Sunday, June 04, 2006

Pentecost

Today is Pentecost Sunday, called by some "the birthday of the Church." It celebrates the day when the Holy Spirit fell upon the apostles and on those assembled at Jerusalem who received the spirit with them. St. Luke's account of the incident (Acts 2:1-40) recounts that onlookers thought the folks were intoxicated, while Peter was keen to inform them that "these men are not drunken as ye suppose."

It is also the patronal feast of our current Parish church, Holy Ghost, which will celebrate its 100th anniversary as a canonical parish next year.

Pentecost holds a very special meaning for me, because I was baptized on Pentecost Sunday eight years ago. In 1998, Pentecost fell on May 31, so this past Wednesday was the actual anniversary of my baptism, although I always celebrate it on whatever day Pentecost happens to fall. Catholics who read this blog will probably ascertain that I received all three Sacraments of Initiation that day, and they would be correct. Father Chris Rohmiller was the celebrant and homilist at the Mass in which I was baptized, confirmed, and received for the first time the Holy Eucharist.

Since today not only celebrates the birth of the Church but also my rebirth in Christ, it is more significant to me than my own birthday. It also behooves me to call upon the help of the Holy Spirit to guide our household through what has become a rather hefty and unusually complicated process of buying a new home.

Christ promised that the gates of Hell would not prevail against the Church. People have asked me if I am concerned about the "problems" that the Catholic Church has had to deal with over the last few years. What they mean, of course, is the clergy sex abuse scandal. As difficult and as evil (I believe it came from Satan himself) as that has been for the Church in America, priests who abuse innocent children are a tiny minority of the whole of the clergy.

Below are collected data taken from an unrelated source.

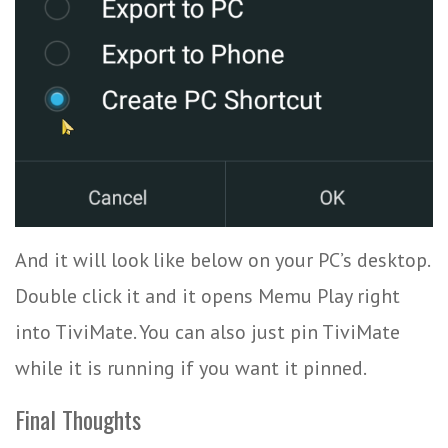
And it will look like below on your PC’s desktop.
Double click it and it opens Memu Play right
into TiviMate. You can also just pin TiviMate
while it is running if you want it pinned.
Final Thoughts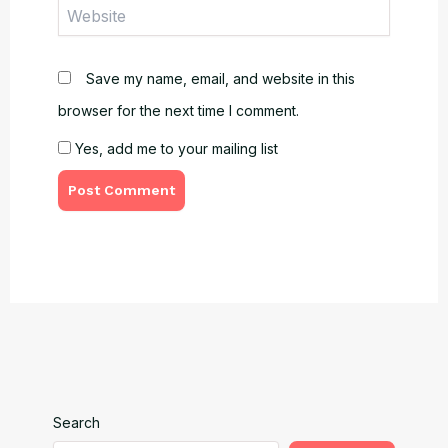
Website
Save my name, email, and website in this
browser for the next time I comment.
Yes, add me to your mailing list
Search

In terms of percentage, less than 2% of all priests in America have had an allegation made against them. That is a lower percentage than the percentage of Protestant ministers and religious teachers who have had an allegation made against them (3%). Allegations are just that, and what you don't hear in the press is that an allegation was proven to be baseless, which happens more often than not. The revelation of the terrible abuse in Boston has set off a huge number of abuse claims all over the country, and it has been discovered that the vast majority of these claims are groundless-but you don't hear that in the press. Instead, people are milking dioceses of millions of dollars in settlement money so the dioceses can avoid even costlier litigation to clear themselves and their priests.

The Church will survive and will grow, because in 2,000 years the Church has survived much worse than this. The Holy Catholic Church is like a Timex watch: It takes a licking and keeps on ticking.